Calling Claude Code from PowerShell via WSL — Without Breaking NVM or Losing Context
Anthropic just announced the Claude Code SDK overnight, although it’s already been available for a while in preview.
I was using Claude Code CLI “SDK” in Windows Subsystem for Linux (WSL) yesterday for some automation work, and I got curious as to whether I could access Claude via Windows PowerShell within Windows itself. That would save me the step of having to fire up a WSL console, and would also allow me to write PowerShell scripts that leverage Claude Code.

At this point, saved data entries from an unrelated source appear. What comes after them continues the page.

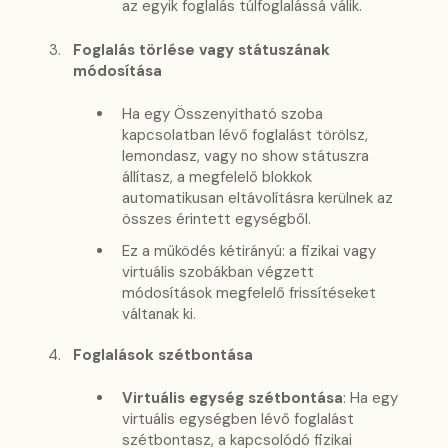
az egyik foglalás túlfoglalássá válik.
Foglalás törlése vagy státuszának
módosítása
Ha egy Összenyitható szoba
kapcsolatban lévő foglalást törölsz,
lemondasz, vagy no show státuszra
állítasz, a megfelelő blokkok
automatikusan eltávolításra kerülnek az
összes érintett egységből.
Ez a működés kétirányú: a fizikai vagy
virtuális szobákban végzett
módosítások megfelelő frissítéseket
váltanak ki.
Foglalások szétbontása
Virtuális egység szétbontása
: Ha egy
virtuális egységben lévő foglalást
szétbontasz, a kapcsolódó fizikai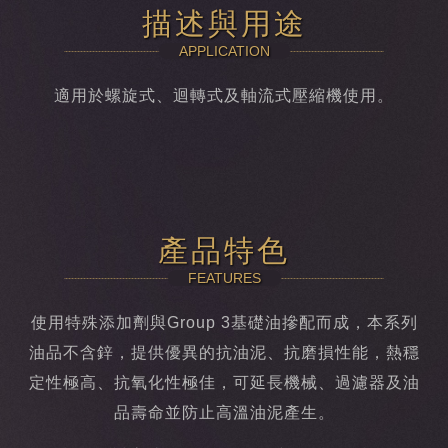
描述與用途
APPLICATION
適用於螺旋式、迴轉式及軸流式壓縮機使用。
產品特色
FEATURES
使用特殊添加劑與Group 3基礎油摻配而成，本系列
油品不含鋅，提供優異的抗油泥、抗磨損性能，熱穩
定性極高、抗氧化性極佳，可延長機械、過濾器及油
品壽命並防止高溫油泥產生。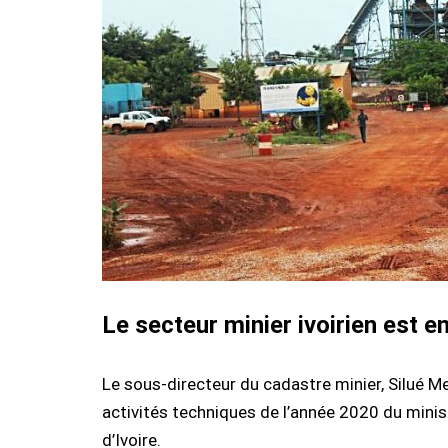
Le secteur minier ivoirien est 
Le sous-directeur du cadastre minier, Silué M
activités techniques de l’année 2020 du minis
d’Ivoire.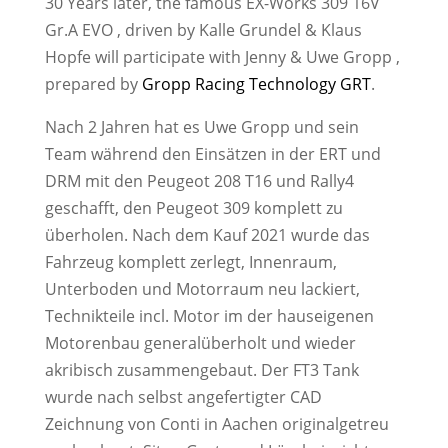
30 Years later, the famous EX-Works 309 16V
Gr.A EVO , driven by Kalle Grundel & Klaus
Hopfe will participate with Jenny & Uwe Gropp ,
prepared by
Gropp Racing Technology GRT
.
Nach 2 Jahren hat es Uwe Gropp und sein
Team während den Einsätzen in der ERT und
DRM mit den Peugeot 208 T16 und Rally4
geschafft, den Peugeot 309 komplett zu
überholen. Nach dem Kauf 2021 wurde das
Fahrzeug komplett zerlegt, Innenraum,
Unterboden und Motorraum neu lackiert,
Technikteile incl. Motor im der hauseigenen
Motorenbau generalüberholt und wieder
akribisch zusammengebaut. Der FT3 Tank
wurde nach selbst angefertigter CAD
Zeichnung von Conti in Aachen originalgetreu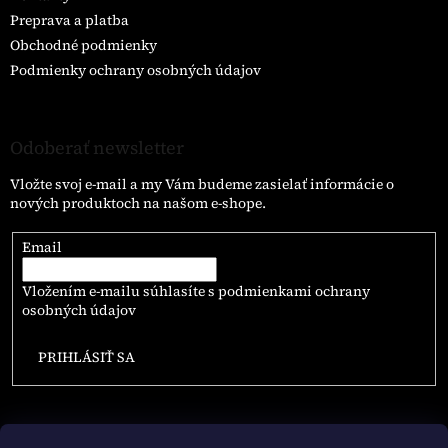
Preprava a platba
Obchodné podmienky
Podmienky ochrany osobných údajov
Odoberať newsletter
Vložte svoj e-mail a my Vám budeme zasielať informácie o
nových produktoch na našom e-shope.
Email
Vložením e-mailu súhlasíte s
podmienkami ochrany
osobných údajov
PRIHLÁSIŤ SA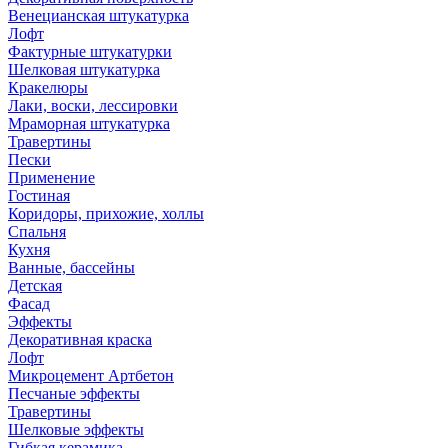
Венецианская штукатурка
Лофт
Фактурные штукатурки
Шелковая штукатурка
Кракелюры
Лаки, воски, лессировки
Мраморная штукатурка
Травертины
Пески
Применение
Гостиная
Коридоры, прихожие, холлы
Спальня
Кухня
Ванные, бассейны
Детская
Фасад
Эффекты
Декоративная краска
Лофт
Микроцемент Артбетон
Песчаные эффекты
Травертины
Шелковые эффекты
Гибкая керамика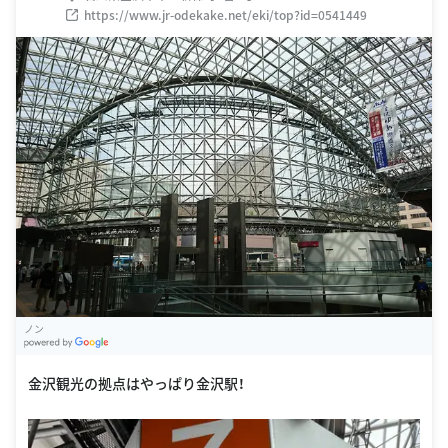
https://www.jr-odekake.net/eki/top?id=0541449
ノン
G
oogle Places
金沢観光の拠点はやっぱり金沢駅！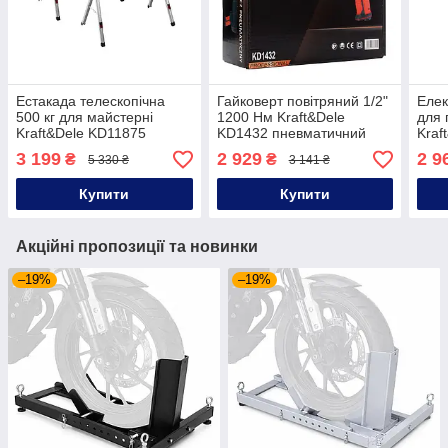
Естакада телескопічна
Гайковерт повітряний 1/2"
Елек
500 кг для майстерні
1200 Нм Kraft&Dele
для 
Kraft&Dele KD11875
KD1432 пневматичний
Kraf
комплект стійок 2 шт
ударний гайковерт
гайк
3 199
2 929
2 9
₴
₴
5 330 ₴
3 141 ₴
Купити
Купити
Акційні пропозиції та новинки
–19%
–19%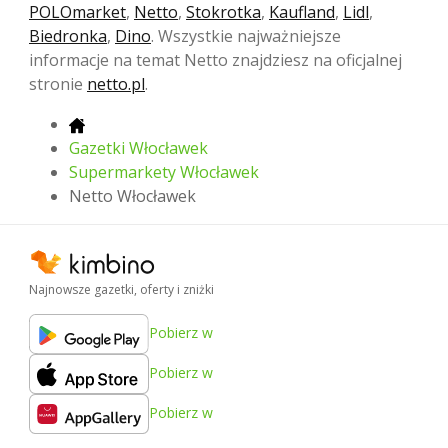
POLOmarket
,
Netto
,
Stokrotka
,
Kaufland
,
Lidl
,
Biedronka
,
Dino
. Wszystkie najważniejsze
informacje na temat Netto znajdziesz na oficjalnej
stronie
netto.pl
.
Gazetki Włocławek
Supermarkety Włocławek
Netto Włocławek
Najnowsze gazetki, oferty i zniżki
Pobierz w
Pobierz w
Pobierz w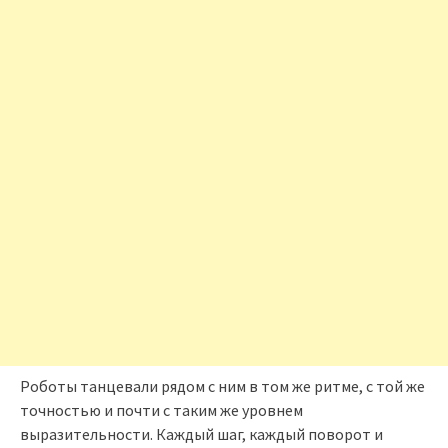
Роботы танцевали рядом с ним в том же ритме, с той же
точностью и почти с таким же уровнем
выразительности. Каждый шаг, каждый поворот и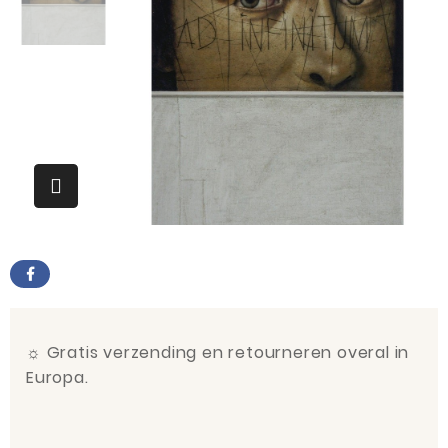
☼
Gratis verzending en retourneren overal in
Europa.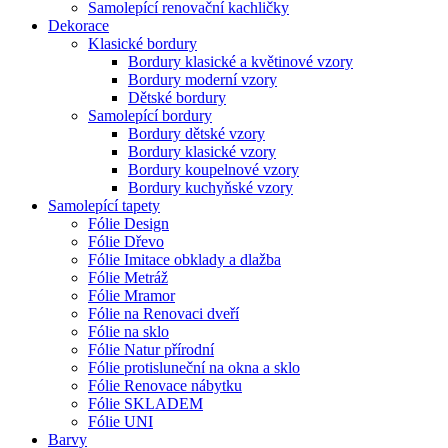
Samolepící renovační kachličky
Dekorace
Klasické bordury
Bordury klasické a květinové vzory
Bordury moderní vzory
Dětské bordury
Samolepící bordury
Bordury dětské vzory
Bordury klasické vzory
Bordury koupelnové vzory
Bordury kuchyňské vzory
Samolepící tapety
Fólie Design
Fólie Dřevo
Fólie Imitace obklady a dlažba
Fólie Metráž
Fólie Mramor
Fólie na Renovaci dveří
Fólie na sklo
Fólie Natur přírodní
Fólie protisluneční na okna a sklo
Fólie Renovace nábytku
Fólie SKLADEM
Fólie UNI
Barvy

Note: Claude Code doesn’t yet support being installed on a Windows box, so it’s necessary to use WSL to get it running in the first place. Using the method described below will still run WSL in the background as soon as wsl.exe is executed for the first time.
The challenge
Straightforward in theory:
wsl claude --help
In reality:
/bin/bash: line 1: claude: command not found
Trying the full path instead:
wsl /home/daniel/.nvm/versions/node/v18.20.8/bin/claude
That failed too:
/usr/bin/env: 'node': No such file or directory
The shebang was intact, but node
wasn’t resolving — which pointed to the environment not being properly initialised.
What’s a shebang?
Hint: It has nothing to do with Ricky Martin
A shebang (from
#!
, pronounced “sha-bang”) is the first line of a script that tells the operating system which interpreter to use. For example:#!/usr/bin/env node
This tells the shell to use the version of
node
found in your$PATH
. If your environment isn’t initialised properly (like when NVM hasn’t been sourced), this fails.
The culprit: NVM and non-login shells
If you’ve used NVM in WSL before, this won’t surprise you. WSL won’t source your ~/.bash_profile
or nvm.sh
unless you explicitly invoke a login shell.
In other words, none of the following will load NVM:
wsl node -v
wsl claude --help
But this will:
wsl bash -lc "node -v"
So will this:
wsl bash -lc "claude --help"
As long as your login shell actually sources NVM properly.
Fixing the environment
I added the following to my ~/.bash_profile
:
export NVM_DIR="$HOME/.nvm"
[ -s "$NVM_DIR/nvm.sh" ] && \. "$NVM_DIR/nvm.sh"
Once that was in place, calling claude
from PowerShell like this worked reliably:
wsl bash -lc "claude --help"
What about working directory?
You’d expect bash -lc
to drop you into your WSL home directory (/home/daniel
) regardless of where PowerShell was launched from.
Turns out, WSL preserves the calling path from Windows, even when starting a login shell, which I thought was pretty cool:
PS C:\> wsl bash -lc "pwd"
/mnt/c
So if you’re sitting in C:\
, the WSL side runs from /mnt/c
.
Making it feel native
To make proper use of this, I added a simple function to my PowerShell profile file:
function claude {
# Join all arguments with proper escaping
$joinedArgs = ($args | ForEach-Object {
# Double quote each argument and escape inner quotes
"""" + ($_ -replace '"', '\"') + """"
}) -join " "
# Build the command with proper escaping for WSL
$commandToRun = "claude $joinedArgs"
# Run the command in WSL with proper quoting
wsl bash -lc "$commandToRun"
}
With that in place, I can just run:
claude -p "Which directory are you running out of?"
…and get exactly what I’d expect:
/mnt/c/Users/Daniel
This might not be the perfect solution, but it’s a handy workaround until we get native Windows support in Claude Code.